A few specific suggestions
When you come to the writing, remember that your story is for a child, grown-up or not grown-up, and that you must therefore make the language simple and vivid. Use a good many crude similes and metaphores. Be concrete in comparisons about size, shape, color, garb, and the like. Though you select your hero with care, you need make no fine distinctions of character, since broad strokes will be most effective. Endow your personages, both the hero and his enemy, with a few mannerisms and let them display these often. Get quickly into the action of the story and keep things lively to the end.
Working definition
Here is the working definition: A nursery saga is a narrative of imaginary events wherein is celebrated a hero of a more-or-less humble origin, a child's hero, who, by his own wit and energy, together with the possession of a charm, is enabled to do stupendous deeds, which bring to him material happiness.
Princess Helena the Fair
We say that we are wise folks, but our people dispute the fact, saying, "No, no, we were wiser than you are." But shaskas tell us that before our grandfathers had learned anything, before their grandfathers were born——
There lived in a certain land an old man of this kind who instructed his three sons in reading and writing and all book learning.
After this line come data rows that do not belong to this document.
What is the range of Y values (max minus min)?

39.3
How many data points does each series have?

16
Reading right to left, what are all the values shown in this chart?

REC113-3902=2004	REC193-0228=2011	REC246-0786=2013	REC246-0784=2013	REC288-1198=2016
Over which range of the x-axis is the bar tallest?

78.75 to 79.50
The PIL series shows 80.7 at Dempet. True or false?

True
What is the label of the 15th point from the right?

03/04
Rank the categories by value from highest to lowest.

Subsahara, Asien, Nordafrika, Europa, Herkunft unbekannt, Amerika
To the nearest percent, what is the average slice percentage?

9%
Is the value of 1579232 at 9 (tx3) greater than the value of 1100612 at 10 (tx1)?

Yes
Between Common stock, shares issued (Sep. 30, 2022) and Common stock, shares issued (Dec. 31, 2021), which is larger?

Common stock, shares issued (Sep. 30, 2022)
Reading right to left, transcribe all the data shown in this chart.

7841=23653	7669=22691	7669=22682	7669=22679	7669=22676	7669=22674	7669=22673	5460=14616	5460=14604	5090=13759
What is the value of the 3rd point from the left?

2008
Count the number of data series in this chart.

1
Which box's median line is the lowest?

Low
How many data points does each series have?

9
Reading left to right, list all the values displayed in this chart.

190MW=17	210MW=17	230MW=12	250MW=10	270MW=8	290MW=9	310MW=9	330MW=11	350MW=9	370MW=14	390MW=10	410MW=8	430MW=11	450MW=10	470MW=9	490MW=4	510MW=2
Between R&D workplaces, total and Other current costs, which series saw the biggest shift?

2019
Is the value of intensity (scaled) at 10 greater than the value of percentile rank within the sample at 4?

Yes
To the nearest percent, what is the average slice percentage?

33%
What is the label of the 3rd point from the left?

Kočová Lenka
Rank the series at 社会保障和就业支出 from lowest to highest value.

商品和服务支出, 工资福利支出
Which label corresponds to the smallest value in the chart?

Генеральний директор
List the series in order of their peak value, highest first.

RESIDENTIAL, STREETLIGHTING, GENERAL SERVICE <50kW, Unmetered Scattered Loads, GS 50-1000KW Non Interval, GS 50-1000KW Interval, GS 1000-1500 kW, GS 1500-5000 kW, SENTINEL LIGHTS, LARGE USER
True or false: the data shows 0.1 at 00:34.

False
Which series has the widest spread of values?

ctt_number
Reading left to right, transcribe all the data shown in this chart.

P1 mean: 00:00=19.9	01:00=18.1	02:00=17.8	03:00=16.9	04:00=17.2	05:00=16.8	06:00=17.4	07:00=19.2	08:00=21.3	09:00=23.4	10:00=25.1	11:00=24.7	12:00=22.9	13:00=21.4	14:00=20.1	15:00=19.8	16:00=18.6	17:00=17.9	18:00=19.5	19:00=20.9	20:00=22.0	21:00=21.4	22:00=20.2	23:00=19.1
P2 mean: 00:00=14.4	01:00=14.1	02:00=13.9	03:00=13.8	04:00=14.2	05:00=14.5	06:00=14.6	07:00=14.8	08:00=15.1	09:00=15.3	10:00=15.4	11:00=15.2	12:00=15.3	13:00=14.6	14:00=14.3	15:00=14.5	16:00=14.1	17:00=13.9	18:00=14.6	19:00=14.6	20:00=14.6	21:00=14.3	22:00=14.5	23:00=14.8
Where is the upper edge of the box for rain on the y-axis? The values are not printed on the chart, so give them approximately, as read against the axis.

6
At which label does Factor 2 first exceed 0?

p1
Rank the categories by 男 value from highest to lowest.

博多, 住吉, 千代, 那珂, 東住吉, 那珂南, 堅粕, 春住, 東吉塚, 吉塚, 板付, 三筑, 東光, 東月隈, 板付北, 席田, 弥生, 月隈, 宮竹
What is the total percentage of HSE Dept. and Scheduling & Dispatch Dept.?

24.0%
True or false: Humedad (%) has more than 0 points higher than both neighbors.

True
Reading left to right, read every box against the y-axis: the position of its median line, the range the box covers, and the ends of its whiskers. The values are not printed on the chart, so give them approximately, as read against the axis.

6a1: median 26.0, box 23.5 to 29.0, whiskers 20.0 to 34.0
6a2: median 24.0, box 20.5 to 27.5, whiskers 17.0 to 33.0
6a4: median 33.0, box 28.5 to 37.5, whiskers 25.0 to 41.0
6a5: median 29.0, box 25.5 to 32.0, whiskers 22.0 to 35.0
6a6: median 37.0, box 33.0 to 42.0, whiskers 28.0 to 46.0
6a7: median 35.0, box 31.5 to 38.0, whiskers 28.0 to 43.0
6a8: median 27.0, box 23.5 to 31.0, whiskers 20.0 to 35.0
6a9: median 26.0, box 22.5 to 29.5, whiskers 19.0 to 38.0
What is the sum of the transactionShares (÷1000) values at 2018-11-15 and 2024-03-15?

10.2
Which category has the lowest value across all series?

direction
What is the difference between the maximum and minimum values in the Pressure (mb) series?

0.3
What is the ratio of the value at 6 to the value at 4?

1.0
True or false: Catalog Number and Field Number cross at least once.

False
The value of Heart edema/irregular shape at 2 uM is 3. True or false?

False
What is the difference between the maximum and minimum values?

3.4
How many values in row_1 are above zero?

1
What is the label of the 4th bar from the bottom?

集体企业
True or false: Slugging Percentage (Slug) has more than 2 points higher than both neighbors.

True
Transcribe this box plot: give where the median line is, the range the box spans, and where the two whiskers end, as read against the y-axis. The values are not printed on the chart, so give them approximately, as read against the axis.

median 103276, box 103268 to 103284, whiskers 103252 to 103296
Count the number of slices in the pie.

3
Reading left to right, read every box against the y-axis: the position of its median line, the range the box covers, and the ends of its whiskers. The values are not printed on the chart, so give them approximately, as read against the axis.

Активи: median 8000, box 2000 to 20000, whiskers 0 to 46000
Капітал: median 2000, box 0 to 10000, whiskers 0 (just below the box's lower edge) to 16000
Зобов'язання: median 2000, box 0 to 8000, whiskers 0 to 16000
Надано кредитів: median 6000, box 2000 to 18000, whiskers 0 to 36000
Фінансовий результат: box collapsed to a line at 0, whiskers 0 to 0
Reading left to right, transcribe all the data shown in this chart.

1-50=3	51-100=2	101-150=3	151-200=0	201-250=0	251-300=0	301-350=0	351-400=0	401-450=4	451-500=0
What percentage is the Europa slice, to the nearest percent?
Then he said to them, "Now, my children, when I die, mind you, come and read prayers over my grave."
"Very good, father, very good," they replied.
The two elder brothers were such fine strapping fellows, so tall and stout! But as for the youngest one, Ivan, he was like a half-grown lad or a half-fledged duckling, terribly inferior to the others. Well, their old father died. At that very time there came tidings from the king that his daughter, the Princess Helena the Fair, had ordered a shrine to be built for her with twelve columns, with twelve rows of beams. In that shrine she was sitting upon a high throne and awaiting her bridegroom, the bold young youth who with a single bound of his swift steed should reach high enough to kiss her on the lips. A stir ran through the whole youth of the nation. They took to licking their lips and scratching their heads, and wondering to whose share so great an honor would fall.
"Brothers," said: Vanyusha (Ivan), "our father is dead; which of us is to read prayers over his grave?"